China is not the only ChAFTA partner looking for reform — Turnbull is going to need all of the above elements. His Reagan-esque “it’s morning in Australia” schtick is refreshing to witness — positive, upbeat commentary from a prime minister who is not going to wreck it all by answering the curly next question with “oh, come on, fair suck of the sauce bottle”.

But Turnbull is going to need to explain, in just a few (thousand) words, that Australia must accelerate its plans to stop being an economy addicted to fossil fuel commodities. And his chances of success look more than solid. The positives range from massive voter goodwill, to a revitalised and significantly more balanced and talented cabinet, and a preparedness to listen and even negotiate with the opposition and crossbenchers.

Since Turnbull slipped his feet under the prime minister’s desk in Canberra, his message of reform, innovation and technology has resonated with such remarkable success with an Australian public that has suddenly realised how thoroughly duped they have been by successive collectives of self-congratulatory empty suits who eventually completely forgot the point of government.

The goal is to let as much of the country run itself as possible by providing efficient services and — here’s the really hard bit — a policy framework designed to prepare people for the constant changes, topped off by leadership.

But with good government now just a vague, calming memory, Turnbull has plenty to do. He has been handed the penalty of potentially dire economic timing, but, played right, this can be used to at least try to instill the quite unAustralian trait  of urgency.
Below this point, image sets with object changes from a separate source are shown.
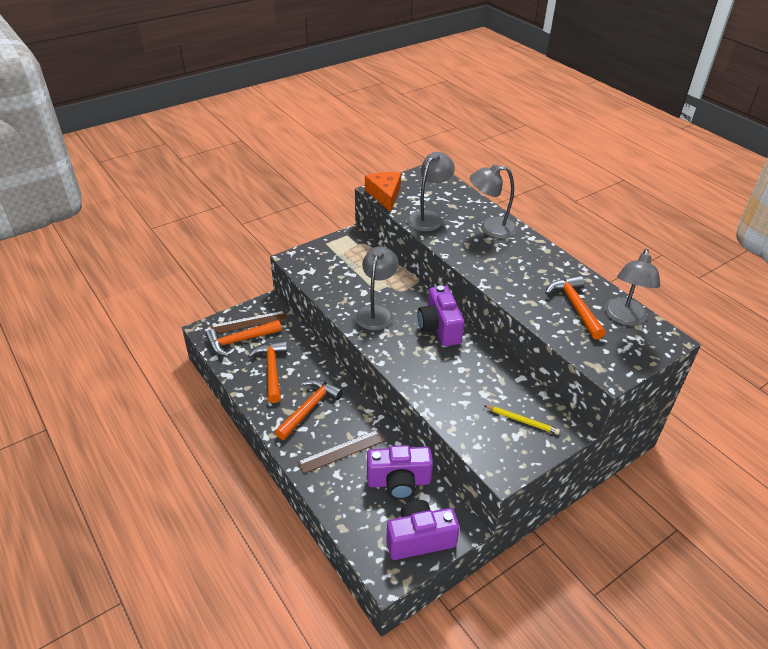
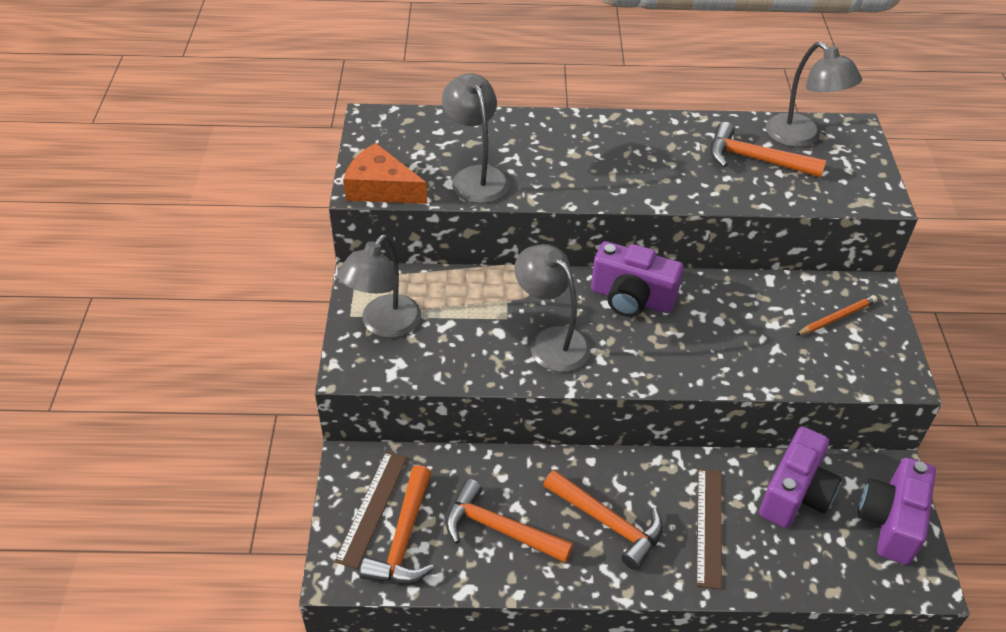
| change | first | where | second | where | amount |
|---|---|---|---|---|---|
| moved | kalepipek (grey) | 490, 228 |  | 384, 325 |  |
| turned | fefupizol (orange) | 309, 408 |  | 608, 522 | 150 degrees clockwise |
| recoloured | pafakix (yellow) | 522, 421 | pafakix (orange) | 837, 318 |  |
As if by design, the price of iron ore, a good proxy for the strength of China’s economy, ticked below US$50 per tonne for the second time this year. The dead cat has bounced, and this time it won’t move again — but Australia must.

Turnbull at least has a plan, and he is a rare Australian politician who understands the country and how its deep problems can’t be solved by set of Potemkin reforms. The Chinese government’s sudden lurch from brilliant economic managers to clueless market novices as they watch helplessly as the Shanghai sharemarket gyrated like an Istanbul belly dance does not augur well for even an attempt. Turnbull should be preparing to set the alarm.

It may well be morning in Australia — now it’s time to wake up and smell the coffee.